### Given passage

On nutrient agar,  after overnight incubation round, moist, translucent, bluish colonies will appear with 1-2 mm size.

MacConkey agar: Colorless colonies will be formed after that they will change to pink color.

Blood agar:  A zone of green discoloration appears around the colonies at first and later it becomes clear.

Gelatin stab culture: After three days of incubation a white line of growth appears in the medium

Alkaline bile salt agar medium: It is a modified nutrient agar medium and the colonies are similar to that appears in the nutrient agar medium.

Monsur’s gelatin taurocholate trypticase tellurite agar medium: After 24 hours of incubation small colonies will be formed with 1-2 mm in size and grayish color with black centers. The size will be increased to 3-4 mm after 48 hours of incubation.

TCBS agar: In this medium-large colonies ( 2-3 mm in diameter) will be formed in yellow color due to sucrose fermentation. Later the yellow color will be changed to green color.

Biochemical Tests 

Sugar fermentation test: fermentation of glucose, sucrose, and maltose will occur with the production of gas.Nitrate reduction test: positive

Indole test: positive

Catalase test: positive

Oxidase test: positive

Nitroso-indole ‘ cholera red reaction positive

Slide Agglutination Test: The specimen from a selective media is placed on a microscopic slide and add a drop of normal saline over that and then observe under a microscope after adding one drop of antiserum over the specimen. The presence of clumps indicates the positive test.

Treatment of Cholera

Adequate fluid and electrolyte replacement is necessary for such patients which are known as fluid replacement therapy. Oral rehydration therapy is very useful. Oral Tetracycline tends to reduce stool output in cholera and shortens the period of excretion of vibrios but in some endemic areas, tetracycline resistance has emerged the genes are carried by transmissible plasmids.

Epidemiology of Cholerae

Six pandemics of Cholera occurred between 1817 – 1923. Most likely V. cholerae 01 of classical type contributed to pandemics. All pandemics originated in the Indian continent. The seventh pandemic originated in Celebes Islands in Indonesia in 1961. It was spread far and wide. 8 th Pandemic is due to a spread of 0-139. Several identify that onset of 0-139 is considered as 8th pandemic started in India. V. cholerae is spread by contact with persons in early or even mild illness.

By contaminated water, food flies

Only 1 -5% of exposed will get effected

The carrier stage seldom exceeds 3- 4 weeks.

######
### Information

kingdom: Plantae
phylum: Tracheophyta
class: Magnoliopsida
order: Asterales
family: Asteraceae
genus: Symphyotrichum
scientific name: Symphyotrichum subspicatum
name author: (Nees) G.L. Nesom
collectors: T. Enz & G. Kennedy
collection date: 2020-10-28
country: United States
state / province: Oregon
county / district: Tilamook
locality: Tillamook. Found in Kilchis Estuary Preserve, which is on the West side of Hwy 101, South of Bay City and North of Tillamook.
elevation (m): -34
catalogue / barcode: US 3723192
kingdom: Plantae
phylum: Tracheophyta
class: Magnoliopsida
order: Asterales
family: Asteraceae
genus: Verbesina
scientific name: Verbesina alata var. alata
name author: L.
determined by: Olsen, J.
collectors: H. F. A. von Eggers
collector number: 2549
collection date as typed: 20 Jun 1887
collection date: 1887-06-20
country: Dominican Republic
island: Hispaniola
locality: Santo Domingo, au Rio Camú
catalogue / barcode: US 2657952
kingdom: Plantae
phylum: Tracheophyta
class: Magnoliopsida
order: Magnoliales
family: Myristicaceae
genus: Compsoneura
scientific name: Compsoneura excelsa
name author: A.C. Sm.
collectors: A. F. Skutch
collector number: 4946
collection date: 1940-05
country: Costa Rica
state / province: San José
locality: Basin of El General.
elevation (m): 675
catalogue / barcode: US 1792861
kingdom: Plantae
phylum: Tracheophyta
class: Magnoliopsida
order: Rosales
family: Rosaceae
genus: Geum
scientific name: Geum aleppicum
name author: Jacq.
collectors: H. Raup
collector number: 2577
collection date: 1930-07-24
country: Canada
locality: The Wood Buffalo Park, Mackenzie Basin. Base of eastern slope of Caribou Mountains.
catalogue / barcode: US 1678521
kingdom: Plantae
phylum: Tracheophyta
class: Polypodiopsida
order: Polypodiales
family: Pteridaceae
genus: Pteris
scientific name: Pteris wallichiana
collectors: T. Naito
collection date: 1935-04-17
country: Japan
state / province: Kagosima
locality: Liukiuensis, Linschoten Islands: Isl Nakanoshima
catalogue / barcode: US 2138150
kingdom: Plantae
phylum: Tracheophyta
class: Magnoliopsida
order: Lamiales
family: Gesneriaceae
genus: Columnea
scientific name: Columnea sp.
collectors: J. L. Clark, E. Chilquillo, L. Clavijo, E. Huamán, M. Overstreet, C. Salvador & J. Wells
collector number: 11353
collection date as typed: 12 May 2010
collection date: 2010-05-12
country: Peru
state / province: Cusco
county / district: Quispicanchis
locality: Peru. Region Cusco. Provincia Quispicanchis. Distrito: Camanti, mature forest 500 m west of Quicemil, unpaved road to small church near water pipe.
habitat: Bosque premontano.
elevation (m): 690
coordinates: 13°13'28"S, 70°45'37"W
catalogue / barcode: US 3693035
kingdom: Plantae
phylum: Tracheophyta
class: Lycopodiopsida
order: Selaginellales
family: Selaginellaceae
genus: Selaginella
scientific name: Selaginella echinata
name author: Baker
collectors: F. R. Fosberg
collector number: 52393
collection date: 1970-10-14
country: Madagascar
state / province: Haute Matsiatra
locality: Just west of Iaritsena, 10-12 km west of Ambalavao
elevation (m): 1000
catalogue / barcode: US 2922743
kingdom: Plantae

######

_Complete the following_.
[a] Answer these questions from the cholera passage, one line each:
(i) What color do colonies first show on TCBS agar, and what causes it?
(ii) Between which years did the six pandemics of cholera occur?
(iii) Where and in what year did the seventh pandemic originate?
[b] Reproduce the part of the cholera passage starting at "Oxidase test: positive" and ending at "the positive test.".
The records are unrelated material kept apart from the cholera passage.

_Results for each task_.
[a]
(i) Yellow, due to sucrose fermentation.
(ii) Between 1817 and 1923.
(iii) In the Celebes Islands in Indonesia, in 1961.

[b]
Oxidase test: positive

Nitroso-indole ‘ cholera red reaction positive

Slide Agglutination Test: The specimen from a selective media is placed on a microscopic slide and add a drop of normal saline over that and then observe under a microscope after adding one drop of antiserum over the specimen. The presence of clumps indicates the positive test.